Friday, July 03, 2015

From the Valley to Downtown

My stay in Studio City was harmless enough--it seemed fine, and I appreciated the anonymity of the generic serviced apartment, as well as living almost on top of the metro. I couldn't believe how easy it was to get to work. The #155 bus stop was outside the building, and let me off right at the corner of the Burbank building my office is in.

I sometimes feel smug for managing to get around on public transport here. Everyone told me it couldn't be done. But then a bus comes early or late, which isn't like home where you just wait another five minutes.
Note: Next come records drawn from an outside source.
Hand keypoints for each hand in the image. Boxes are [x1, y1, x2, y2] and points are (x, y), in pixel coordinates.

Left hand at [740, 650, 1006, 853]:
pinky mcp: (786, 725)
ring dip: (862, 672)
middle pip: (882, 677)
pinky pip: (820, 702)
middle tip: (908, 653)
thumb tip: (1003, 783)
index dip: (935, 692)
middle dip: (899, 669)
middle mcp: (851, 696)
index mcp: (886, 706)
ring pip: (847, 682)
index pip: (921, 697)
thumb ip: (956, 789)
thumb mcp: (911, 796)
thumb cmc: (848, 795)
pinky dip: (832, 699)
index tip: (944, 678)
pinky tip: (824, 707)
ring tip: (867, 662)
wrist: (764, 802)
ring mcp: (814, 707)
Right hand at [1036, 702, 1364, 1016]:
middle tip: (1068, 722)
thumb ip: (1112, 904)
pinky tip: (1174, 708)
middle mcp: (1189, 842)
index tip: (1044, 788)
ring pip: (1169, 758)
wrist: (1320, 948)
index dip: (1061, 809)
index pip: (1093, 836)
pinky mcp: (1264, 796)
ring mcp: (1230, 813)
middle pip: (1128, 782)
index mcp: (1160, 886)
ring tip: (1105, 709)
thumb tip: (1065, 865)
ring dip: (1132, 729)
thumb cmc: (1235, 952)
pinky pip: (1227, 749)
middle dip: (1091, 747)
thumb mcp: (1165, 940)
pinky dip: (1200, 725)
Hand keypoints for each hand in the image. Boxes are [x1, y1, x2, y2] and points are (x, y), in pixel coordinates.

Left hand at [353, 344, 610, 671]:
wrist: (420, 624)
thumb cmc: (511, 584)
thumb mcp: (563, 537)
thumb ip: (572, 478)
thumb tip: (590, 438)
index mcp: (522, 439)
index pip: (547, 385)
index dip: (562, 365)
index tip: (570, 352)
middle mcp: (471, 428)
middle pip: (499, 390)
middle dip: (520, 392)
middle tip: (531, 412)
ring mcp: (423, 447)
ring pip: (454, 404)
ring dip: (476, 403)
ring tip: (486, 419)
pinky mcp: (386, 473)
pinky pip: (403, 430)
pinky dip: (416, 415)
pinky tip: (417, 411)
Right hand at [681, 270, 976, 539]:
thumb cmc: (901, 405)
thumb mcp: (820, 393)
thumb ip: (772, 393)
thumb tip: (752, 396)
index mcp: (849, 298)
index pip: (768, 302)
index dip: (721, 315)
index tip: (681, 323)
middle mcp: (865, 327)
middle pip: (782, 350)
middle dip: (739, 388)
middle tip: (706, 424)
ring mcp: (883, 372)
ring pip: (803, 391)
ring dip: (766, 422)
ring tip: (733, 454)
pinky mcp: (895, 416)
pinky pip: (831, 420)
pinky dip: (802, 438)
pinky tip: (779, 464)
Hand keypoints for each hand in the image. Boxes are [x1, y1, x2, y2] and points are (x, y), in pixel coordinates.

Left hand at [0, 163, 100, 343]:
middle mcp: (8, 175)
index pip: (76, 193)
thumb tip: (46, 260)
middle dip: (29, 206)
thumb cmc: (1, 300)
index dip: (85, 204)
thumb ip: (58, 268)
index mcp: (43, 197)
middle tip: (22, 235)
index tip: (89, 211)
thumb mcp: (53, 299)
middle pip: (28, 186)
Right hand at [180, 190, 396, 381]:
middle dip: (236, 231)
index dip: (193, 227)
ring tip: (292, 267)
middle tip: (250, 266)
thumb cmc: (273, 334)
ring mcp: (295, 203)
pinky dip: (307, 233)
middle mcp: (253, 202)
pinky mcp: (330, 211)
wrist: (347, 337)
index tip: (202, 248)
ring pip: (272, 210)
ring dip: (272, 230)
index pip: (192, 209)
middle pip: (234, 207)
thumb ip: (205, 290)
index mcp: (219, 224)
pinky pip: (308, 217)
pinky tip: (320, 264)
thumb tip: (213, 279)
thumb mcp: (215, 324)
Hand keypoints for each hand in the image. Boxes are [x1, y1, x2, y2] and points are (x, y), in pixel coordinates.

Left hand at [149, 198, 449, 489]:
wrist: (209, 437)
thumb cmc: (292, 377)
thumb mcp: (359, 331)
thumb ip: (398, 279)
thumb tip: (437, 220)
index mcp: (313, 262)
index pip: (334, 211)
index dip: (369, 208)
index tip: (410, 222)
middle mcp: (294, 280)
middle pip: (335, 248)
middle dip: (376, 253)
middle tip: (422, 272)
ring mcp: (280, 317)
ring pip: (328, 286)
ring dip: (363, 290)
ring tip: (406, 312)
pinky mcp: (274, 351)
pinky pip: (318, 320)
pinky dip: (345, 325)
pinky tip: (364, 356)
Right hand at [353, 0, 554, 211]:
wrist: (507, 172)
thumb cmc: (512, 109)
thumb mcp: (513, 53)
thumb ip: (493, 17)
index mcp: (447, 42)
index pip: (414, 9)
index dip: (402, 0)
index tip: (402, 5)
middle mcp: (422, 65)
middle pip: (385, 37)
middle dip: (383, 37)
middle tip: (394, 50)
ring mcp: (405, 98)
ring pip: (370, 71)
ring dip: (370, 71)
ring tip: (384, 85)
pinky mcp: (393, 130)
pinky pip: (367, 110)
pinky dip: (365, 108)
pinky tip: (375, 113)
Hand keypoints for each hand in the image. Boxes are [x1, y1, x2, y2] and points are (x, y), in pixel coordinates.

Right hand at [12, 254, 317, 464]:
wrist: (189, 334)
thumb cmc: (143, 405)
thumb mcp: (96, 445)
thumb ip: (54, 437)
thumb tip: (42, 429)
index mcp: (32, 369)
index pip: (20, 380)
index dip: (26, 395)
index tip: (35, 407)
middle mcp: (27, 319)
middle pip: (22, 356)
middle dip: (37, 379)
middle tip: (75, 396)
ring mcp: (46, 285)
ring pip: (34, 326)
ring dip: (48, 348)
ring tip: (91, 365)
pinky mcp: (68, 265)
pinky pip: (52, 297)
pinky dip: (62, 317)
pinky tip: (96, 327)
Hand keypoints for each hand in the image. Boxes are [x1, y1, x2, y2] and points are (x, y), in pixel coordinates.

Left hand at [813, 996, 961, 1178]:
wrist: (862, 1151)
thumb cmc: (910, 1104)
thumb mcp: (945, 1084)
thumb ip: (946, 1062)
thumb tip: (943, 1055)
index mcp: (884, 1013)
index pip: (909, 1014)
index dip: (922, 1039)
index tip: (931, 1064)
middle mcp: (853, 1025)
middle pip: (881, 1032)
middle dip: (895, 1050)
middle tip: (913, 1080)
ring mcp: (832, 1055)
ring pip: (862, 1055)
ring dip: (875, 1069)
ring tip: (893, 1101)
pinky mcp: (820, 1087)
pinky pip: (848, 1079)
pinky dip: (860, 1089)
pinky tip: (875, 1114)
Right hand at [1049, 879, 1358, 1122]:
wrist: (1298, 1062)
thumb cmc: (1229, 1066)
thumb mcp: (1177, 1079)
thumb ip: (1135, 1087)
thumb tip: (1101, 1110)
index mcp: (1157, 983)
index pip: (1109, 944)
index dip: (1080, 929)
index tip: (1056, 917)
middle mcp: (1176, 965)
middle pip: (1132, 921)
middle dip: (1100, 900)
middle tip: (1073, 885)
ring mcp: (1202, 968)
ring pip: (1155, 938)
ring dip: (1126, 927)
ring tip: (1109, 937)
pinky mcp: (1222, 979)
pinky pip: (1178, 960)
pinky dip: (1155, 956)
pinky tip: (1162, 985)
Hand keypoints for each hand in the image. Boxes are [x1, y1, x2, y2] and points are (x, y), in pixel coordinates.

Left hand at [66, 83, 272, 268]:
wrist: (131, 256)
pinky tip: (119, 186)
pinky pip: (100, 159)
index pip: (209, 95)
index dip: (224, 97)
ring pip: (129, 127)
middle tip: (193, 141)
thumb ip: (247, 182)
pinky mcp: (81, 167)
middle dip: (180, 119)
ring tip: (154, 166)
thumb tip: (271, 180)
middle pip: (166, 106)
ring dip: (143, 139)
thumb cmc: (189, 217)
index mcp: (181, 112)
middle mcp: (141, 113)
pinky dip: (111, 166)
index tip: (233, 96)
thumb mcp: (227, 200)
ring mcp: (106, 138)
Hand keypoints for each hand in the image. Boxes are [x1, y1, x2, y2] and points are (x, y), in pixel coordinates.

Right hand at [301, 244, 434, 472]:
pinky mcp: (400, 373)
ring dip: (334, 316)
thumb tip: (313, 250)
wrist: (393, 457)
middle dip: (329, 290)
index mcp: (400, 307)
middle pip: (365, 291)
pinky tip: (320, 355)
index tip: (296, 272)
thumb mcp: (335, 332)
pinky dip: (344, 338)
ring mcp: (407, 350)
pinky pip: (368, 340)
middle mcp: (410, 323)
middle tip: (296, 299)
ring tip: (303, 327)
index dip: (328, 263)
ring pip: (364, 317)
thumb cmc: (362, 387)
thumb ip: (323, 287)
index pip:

Sometimes they only run every half-hour or hour, and then I'm reduced to Uber. On the worst night, I'd just missed the #222 bus after dropping off my rental car at Burbank Airport. It was around 11, and I had an hour to wait. I pulled out my phone and searched for options.

Damn. All bad. 

I finally used Uber, which I get a little annoyed every time I do that, because it feels like defeat. But I didn't want to hang around on a street corner for an hour.

On my last morning in Studio City, I packed a bag in a bag in a bag--three mostly empty bags to take home to JC where I'd fill them up for the return trip. I dragged it on the bus to the consternation of commuters, and left for Newark from work via the Burbank Airport.

Both flights were late, and I missed the connection. I hate you, modern domestic flying. You are horrible. But Burbank Airport is tiny and cute and easy. You could do worse. Try the enchiladas. 

I disembarked late--the window guy was meeting me at The Lafayette (so named by my deadpan, charming contractor, and I think it's going to stick), and I needed to be there by 10. Uber is wasted on a trip you can easily do by public transport, but I grabbed a latte, then opened up the app and got an Uber to my garage, where I rolled up the door and reclaimed my 1990 Ford Taurus.

I was home in time to shower before people started showing up. I had to make a comic before I was allowed out of the house to run errands, but at least I was there in my own home, which is looking better and better with each small improvement. Art on the walls, curtains on the windows, my crap packed up and ready to take back to LA.

I saw friends and socialized, stopped by my PO Box, bought octopus earrings at the Grove Street market, dropped way too much money on clothes at Lingo (imagine if I'd also gone to Flirt Brooklyn), and went to Home Depot eight times.

Finally, on Monday morning, before the crack of dawn, I put my car back in the garage and got an Uber back to Newark. I slept all the way back to LAX, where I stumbled over the $8 shuttle to Hollywood. From there, I caught the Red Line up to Studio City and got a taxi to work. At the end of the day, I caught the bus back to the Red Line and took the metro to Downtown LA.

At Pershing Square, I was catcalled. I was startled. And then I walked past the gaggle of people hanging out by 7-11. DTLA is sketchy--with wealth and poverty living side-by-side, if not hand-in-hand. I was skeptical. I'd lived in something like this on Avenue B in the nineties. I didn't want to do that again.

But after putting my luggage away in a converted industrial loft, I went out to find $10 Vietnamese carry-out and a bodega right downstairs. And the metro was a five-minute walk away.

Perhaps I'd been hasty in my judgment. I kind of love DTLA.